Write out, word for word, everything in the passage below on making an offer for a boat, from "You then make" down to "for the surveyor?".

§ Supplied passage:
====
So let's say going into the offer phase of the process you know the boat about as well as a buyer can without the aid of a surveyor or the knowledge gained from being able to turn things on to see if they work. You have asked questions of the owner and the owner has answered, maybe to your satisfaction, maybe not. You've done about as much investigating and inspecting a reasonably knowledgeable buyer can do prior to making the offer.

You then make a list of all the knowns and unknowns and price out each either by just figuring material costs for those things you can fix or by installed price for those things you can't DIY.

Next you get the recent sold prices of the same make and model and find the average selling price is xx% of asking price. But you really don't know how their condition compares to the condition of the boat you are looking at.

Certain things HAVE to be done, so do you deduct the cost of those from the asking price right off the bat or do you let the surveyor price them out later?

Certain things most likely will have to be done, like replacing the electronics. Do you deduct those items from the asking price or wait for the surveyor?

Then there's cosmetic things like paint. Maybe you see scratches on the hull that few buyers would live with, paint bubbles on metal spars tell you that needs to be looked at. Things most people would see. How do you handle that?

You can't know about the engine (or the generator, if there is one) because without the owner there, the broker won't start either. Same with electronics, pumps and motors. You may only know the age but you will know how they look because you saw them and took pictures you later examined.
====
§ Data under study:
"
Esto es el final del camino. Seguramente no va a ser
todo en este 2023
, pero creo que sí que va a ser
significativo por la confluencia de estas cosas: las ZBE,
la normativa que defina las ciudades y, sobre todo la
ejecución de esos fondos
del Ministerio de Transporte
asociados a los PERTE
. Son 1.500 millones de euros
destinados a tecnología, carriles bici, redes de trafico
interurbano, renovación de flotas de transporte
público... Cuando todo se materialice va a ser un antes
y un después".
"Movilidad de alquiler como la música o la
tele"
====
§ Answer section:
You then make a list of all the knowns and unknowns and price out each either by just figuring material costs for those things you can fix or by installed price for those things you can't DIY.

Next you get the recent sold prices of the same make and model and find the average selling price is xx% of asking price. But you really don't know how their condition compares to the condition of the boat you are looking at.

Certain things HAVE to be done, so do you deduct the cost of those from the asking price right off the bat or do you let the surveyor price them out later?

Certain things most likely will have to be done, like replacing the electronics. Do you deduct those items from the asking price or wait for the surveyor?